# [Passage shown]
[Start of section]

The work of agriculture was undergoing a whirl of changes and the farm that Ferdinand Jr. encountered in the 1920s differed dramatically from the 1880s when Ferdinand Sr. first bought the Muscoot lands. Some changes were straight forward, like the advances in technology and farm equipment, the increase in government regulation, and the new discoveries in medical science and genetics. Other changes were more subtle, like the shifting perception of farming and agriculture in America. As the nation entered the 20th century, farmers were consigned to supporting roles in the new industrial society. Farmers had to adapt to these changes and many Westchester farmers found themselves less and less able to compete in the world agricultural market. Rapid transportation brought competing goods to New York market area at considerably lower costs than those of the local farmer. Competing industries in the area readily absorbed all available labor, leaving the local farmer with high labor costs. Farming was being transformed from a way of life into a business.

[End of section]

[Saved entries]
[Start of section]

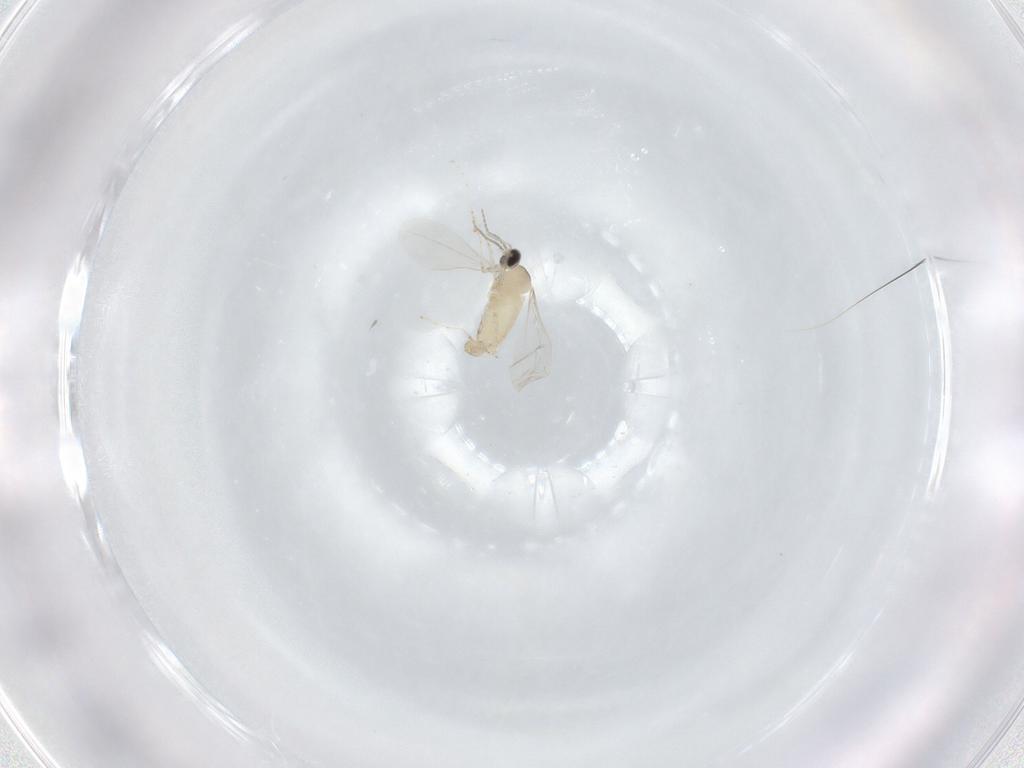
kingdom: Animalia
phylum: Arthropoda
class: Insecta
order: Diptera
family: Cecidomyiidae
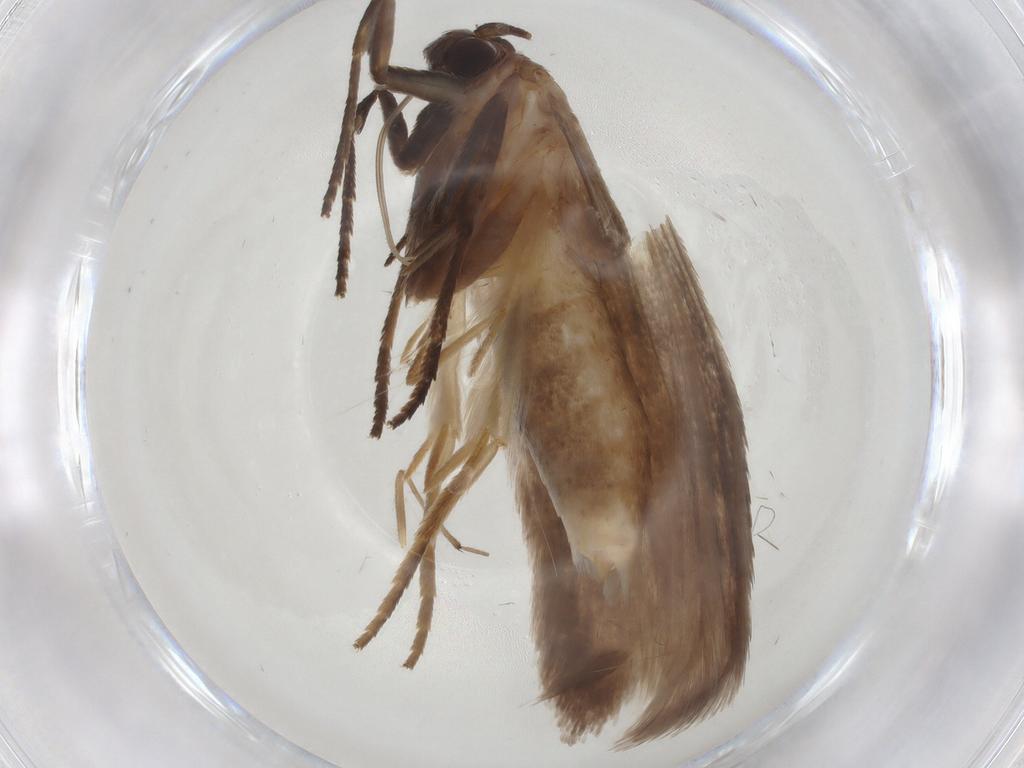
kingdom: Animalia
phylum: Arthropoda
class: Insecta
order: Lepidoptera
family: Roeslerstammiidae
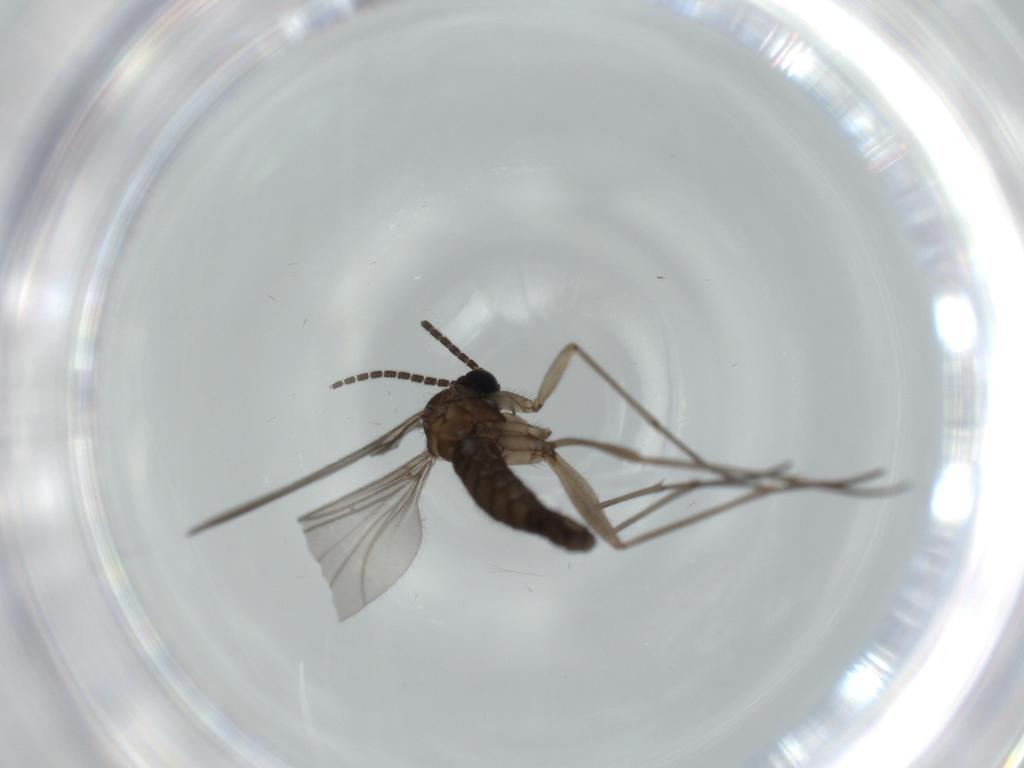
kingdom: Animalia
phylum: Arthropoda
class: Insecta
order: Diptera
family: Sciaridae
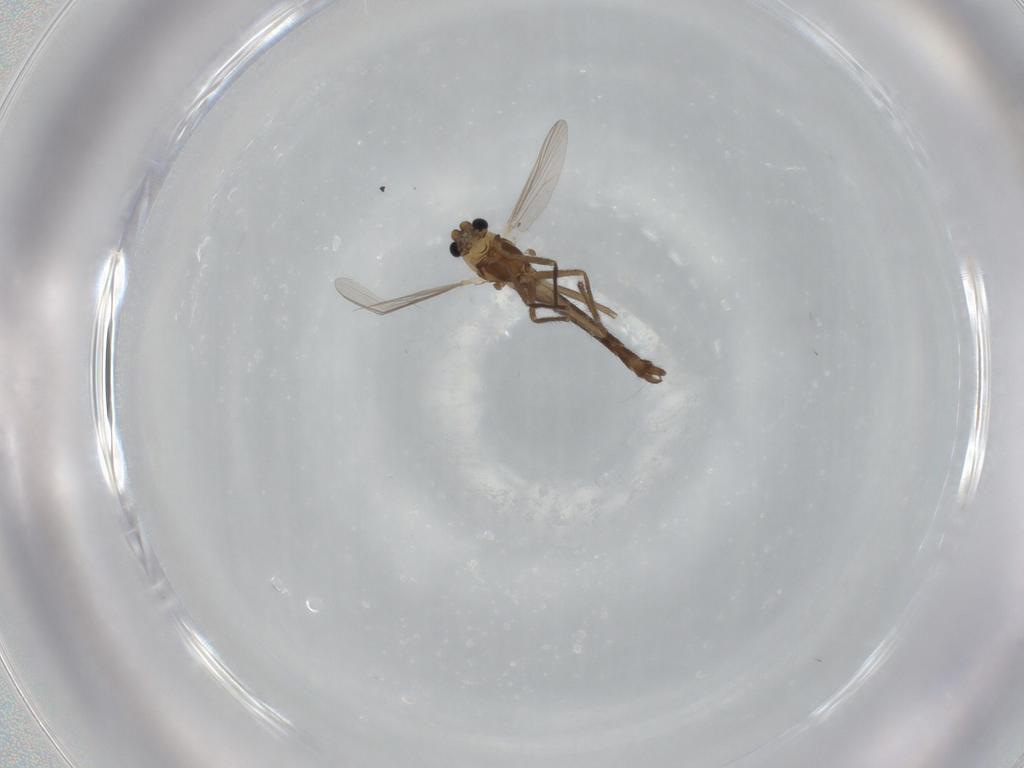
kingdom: Animalia
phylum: Arthropoda
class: Insecta
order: Diptera
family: Chironomidae
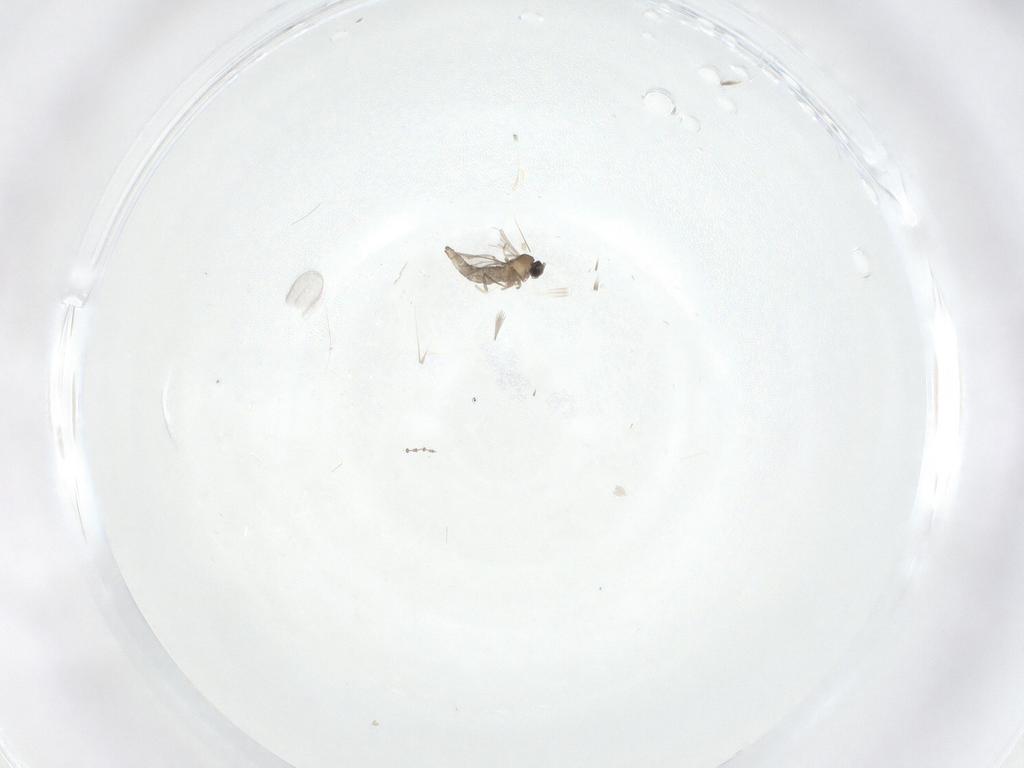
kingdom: Animalia
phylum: Arthropoda
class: Insecta
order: Diptera
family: Cecidomyiidae
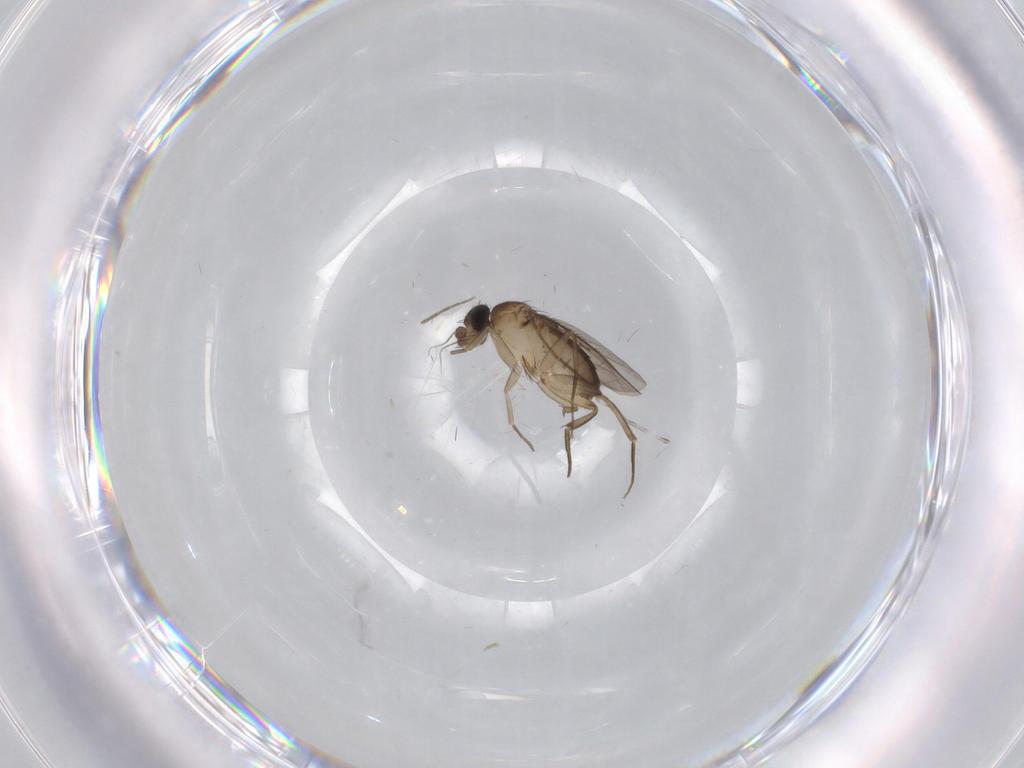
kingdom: Animalia
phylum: Arthropoda
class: Insecta
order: Diptera
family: Phoridae
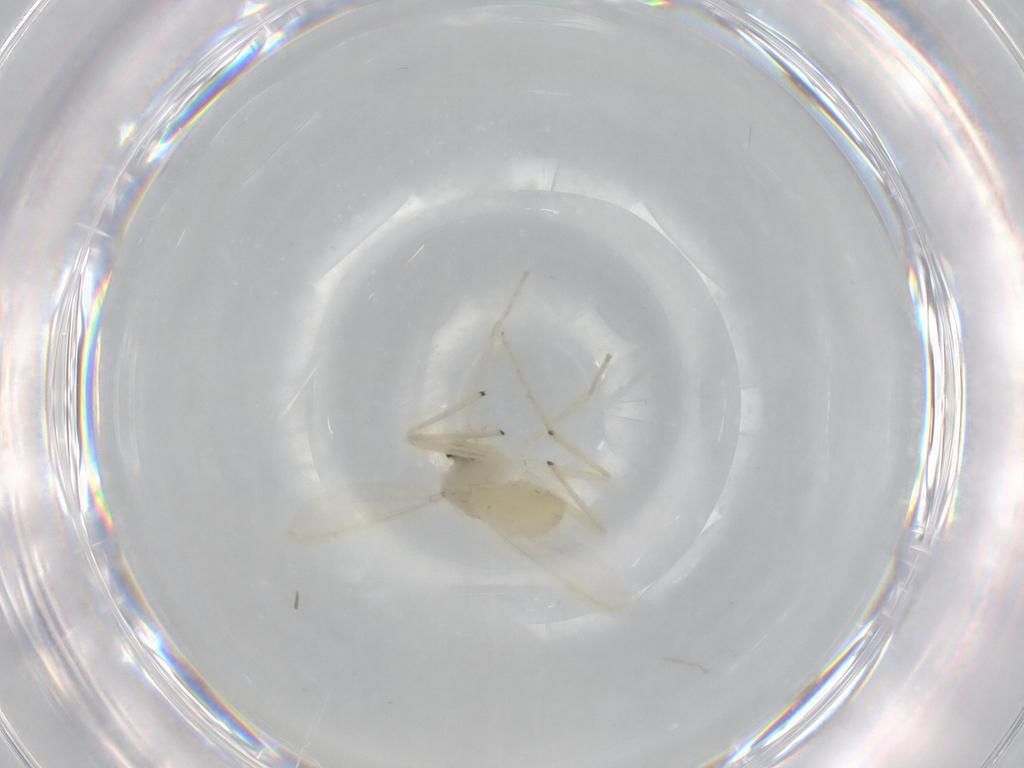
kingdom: Animalia
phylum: Arthropoda
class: Insecta
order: Diptera
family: Chironomidae
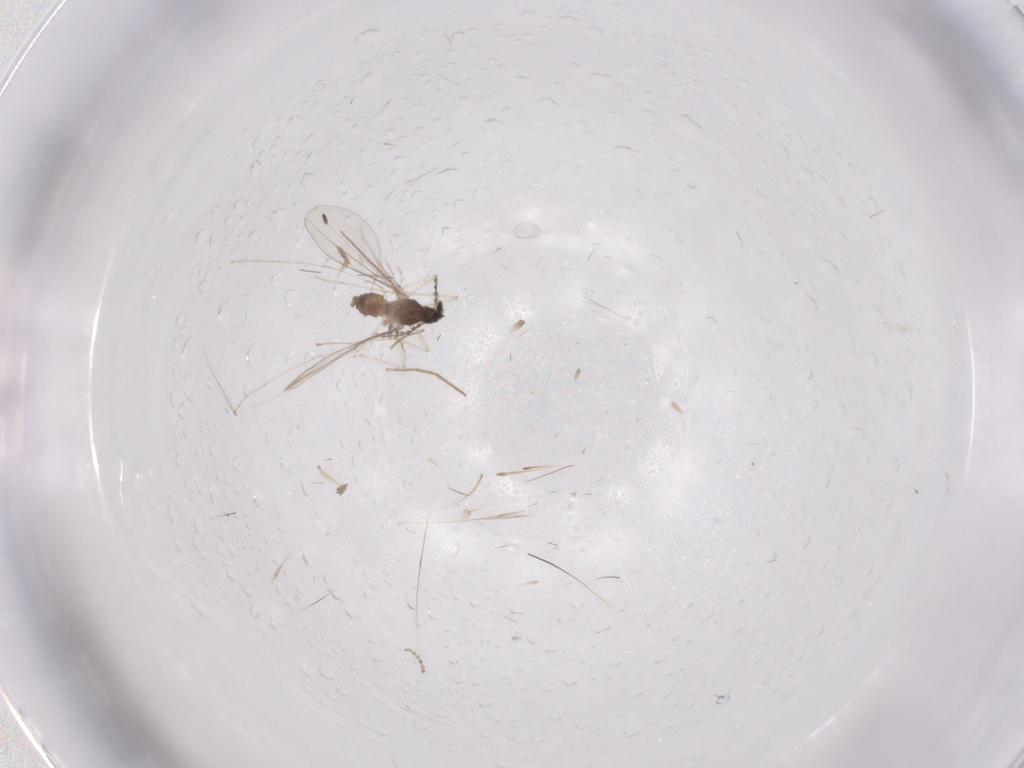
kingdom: Animalia
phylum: Arthropoda
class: Insecta
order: Diptera
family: Cecidomyiidae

[End of section]

# [Instructions]
- 1) Condense the paragraph of the Muscoot farm passage that begins "The work of agriculture was undergoing" into a short bulleted list that keeps its main facts.
- 2) In the Muscoot farm passage, what drove up the local farmer's labor costs?
- 3) Carry the Muscoot farm passage forward from its final sentence.

# [Answers to each task]
- 1)
- Farming changed dramatically between the 1880s, when Ferdinand Sr. first bought the Muscoot lands, and the 1920s farm that Ferdinand Jr. encountered.
- Some changes were straightforward: advances in technology and farm equipment, more government regulation, and new discoveries in medical science and genetics.
- A subtler change was the shifting perception of farming in America, as farmers were consigned to supporting roles in the new industrial society.
- Many Westchester farmers became less and less able to compete in the world agricultural market.
- Rapid transportation brought competing goods to the New York market area at much lower costs than local farmers' costs.
- Competing local industries absorbed all available labor, leaving farmers with high labor costs.
- Farming was being transformed from a way of life into a business.

- 2) Competing industries in the area readily absorbed all available labor.

- 3)
===Muscoot on the Move===
A shadow lurked on the horizon as Ferdinand Hopkins began enlarging his farm and modernizing his dairy operation. In 1883, the state legislature passed “An Act to provide new Reservoirs, Dams and a new Aqueduct with appurtenances thereof, for the purpose of supplying the City of New York with increased supply of pure and wholesome water”. This act allowed the city's engineers to begin assessing possible sites in Westchester for future dams.

It was clear from the beginning that northern Westchester County would be greatly affected by the new reservoirs. Ultimately the entire village of Katonah had to be moved, while significant portions of Goldens Bridge, Purdys, and Croton Falls would vanish. The farms which fronted the Croton and Muscoot Rivers also faced probable losses to rising flood water.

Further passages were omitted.